Zwei Frauen haben am 24. Juni einen Senior in seiner Wohnung an der Schlesischen Straße bestohlen. Sie klingelten an der Wohnungstür und behaupteten, die Steckdosen in der Wohnung kontrollieren zu müssen. Der Mann ließ die beiden Frauen herein, woraufhin diese die Zimmer durchsuchten. Erst als der Senior die Frauen sehr energisch aufforderte zu gehen, verließen sie die Wohnung. Tage später bemerkte der Geschädigte, dass eine Tasche mit Dokumenten fehlte.
Die Polizei des Märkischen Kreises warnt vor dieser Masche. Betrüger geben sich häufig als Mitarbeiter der Pflegekasse aus oder behaupten, Strom-, Gas- oder Wasserleitungen kontrollieren zu müssen. Ihr Ziel: Unbeobachtet in die Wohnung gelangen und dort Wertsachen stehlen.

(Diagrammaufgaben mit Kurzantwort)

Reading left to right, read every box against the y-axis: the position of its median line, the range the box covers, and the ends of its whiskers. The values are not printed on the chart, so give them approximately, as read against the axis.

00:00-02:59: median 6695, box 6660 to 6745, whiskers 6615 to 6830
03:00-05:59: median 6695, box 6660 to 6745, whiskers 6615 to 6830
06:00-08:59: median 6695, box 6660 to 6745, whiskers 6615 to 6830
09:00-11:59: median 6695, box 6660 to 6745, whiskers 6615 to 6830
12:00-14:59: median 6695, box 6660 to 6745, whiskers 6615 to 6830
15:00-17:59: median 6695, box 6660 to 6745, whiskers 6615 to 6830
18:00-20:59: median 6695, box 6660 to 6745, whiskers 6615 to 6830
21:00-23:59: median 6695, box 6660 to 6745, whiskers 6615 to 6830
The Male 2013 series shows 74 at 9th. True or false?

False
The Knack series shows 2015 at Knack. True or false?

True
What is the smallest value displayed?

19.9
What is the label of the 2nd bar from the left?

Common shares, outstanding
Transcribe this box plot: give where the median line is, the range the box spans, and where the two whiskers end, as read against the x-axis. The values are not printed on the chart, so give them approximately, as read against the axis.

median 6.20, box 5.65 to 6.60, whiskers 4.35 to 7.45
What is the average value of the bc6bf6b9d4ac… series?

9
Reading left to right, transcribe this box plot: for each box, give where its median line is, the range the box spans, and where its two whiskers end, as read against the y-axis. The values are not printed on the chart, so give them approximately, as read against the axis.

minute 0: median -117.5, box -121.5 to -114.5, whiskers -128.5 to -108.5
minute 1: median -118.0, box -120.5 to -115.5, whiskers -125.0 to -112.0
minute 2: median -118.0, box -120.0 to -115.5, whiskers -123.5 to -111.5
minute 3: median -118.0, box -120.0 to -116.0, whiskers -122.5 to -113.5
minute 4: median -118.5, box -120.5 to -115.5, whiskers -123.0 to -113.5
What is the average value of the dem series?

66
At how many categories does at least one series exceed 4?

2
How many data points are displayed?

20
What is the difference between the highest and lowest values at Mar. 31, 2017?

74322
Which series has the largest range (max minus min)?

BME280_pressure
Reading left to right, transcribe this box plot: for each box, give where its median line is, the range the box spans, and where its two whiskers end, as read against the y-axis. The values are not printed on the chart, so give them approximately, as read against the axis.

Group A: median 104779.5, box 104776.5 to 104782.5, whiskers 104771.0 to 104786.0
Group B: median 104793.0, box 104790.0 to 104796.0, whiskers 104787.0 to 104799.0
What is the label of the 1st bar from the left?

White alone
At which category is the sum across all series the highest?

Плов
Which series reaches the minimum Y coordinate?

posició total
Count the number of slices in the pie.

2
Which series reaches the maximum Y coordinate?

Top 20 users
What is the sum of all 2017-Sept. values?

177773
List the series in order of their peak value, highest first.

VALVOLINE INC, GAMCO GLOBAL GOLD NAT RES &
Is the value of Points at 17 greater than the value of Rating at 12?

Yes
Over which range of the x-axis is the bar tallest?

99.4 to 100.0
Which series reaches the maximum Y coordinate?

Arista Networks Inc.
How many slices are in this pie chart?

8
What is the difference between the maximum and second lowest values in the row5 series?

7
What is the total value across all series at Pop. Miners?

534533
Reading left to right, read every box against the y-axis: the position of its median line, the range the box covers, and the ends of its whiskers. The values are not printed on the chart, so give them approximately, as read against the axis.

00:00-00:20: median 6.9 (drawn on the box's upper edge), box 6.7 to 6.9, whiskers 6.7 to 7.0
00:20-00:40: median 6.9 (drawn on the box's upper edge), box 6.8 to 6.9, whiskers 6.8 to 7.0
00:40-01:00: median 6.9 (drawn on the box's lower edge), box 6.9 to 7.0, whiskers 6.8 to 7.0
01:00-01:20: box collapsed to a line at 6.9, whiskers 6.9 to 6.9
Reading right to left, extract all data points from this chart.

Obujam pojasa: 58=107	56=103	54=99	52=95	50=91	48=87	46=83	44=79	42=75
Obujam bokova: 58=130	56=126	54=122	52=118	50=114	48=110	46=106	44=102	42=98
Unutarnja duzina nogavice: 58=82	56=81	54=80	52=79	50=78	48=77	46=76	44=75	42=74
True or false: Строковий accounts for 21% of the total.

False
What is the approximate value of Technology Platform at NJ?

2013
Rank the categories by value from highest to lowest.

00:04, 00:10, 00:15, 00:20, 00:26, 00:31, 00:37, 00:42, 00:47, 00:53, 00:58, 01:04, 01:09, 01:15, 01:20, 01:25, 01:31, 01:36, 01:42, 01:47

### Aufgabe 1
Warum geben sich die Betrüger laut der Meldung über den Trickdiebstahl als Mitarbeiter der Pflegekasse oder als Kontrolleure von Strom-, Gas- oder Wasserleitungen aus? Antworte in ein bis drei Sätzen.
### Aufgabe 2
Greif die Meldung über den Trickdiebstahl nach ihrem letzten Satz auf und schreib sie weiter.

### Ausgabe 1
Auf diese Weise wollen sie unbeobachtet in die Wohnung gelangen. Dort wollen sie Wertsachen stehlen.

### Ausgabe 2
Um nicht Opfer solcher Betrügereien zu werden, rät die Kreispolizeibehörde: Lassen Sie Fremde nicht einfach in Ihre Wohnung. Fordern Sie zunächst Ausweise. Noch besser: Halten Sie wichtige Telefonnummern am Telefon bereit – etwa die Nummern Ihres Vermieters oder Verwalters, der Stadtwerke, Ihres Energielieferanten, von Pflegediensten und der Pflegekasse. So können Sie schnell überprüfen, ob der Besucher tatsächlich in Ihrem Auftrag unterwegs ist. Der vermeintliche Handwerker muss dafür solange vor der Tür warten. Ein echter Betrüger wird das Risiko nicht eingehen, entlarvt zu werden, und verschwinden. Notfalls können Sie auch einen Nachbarn anrufen und bitten, Sie zu unterstützen – so sind Sie nicht allein mit dem Fremden in der Wohnung.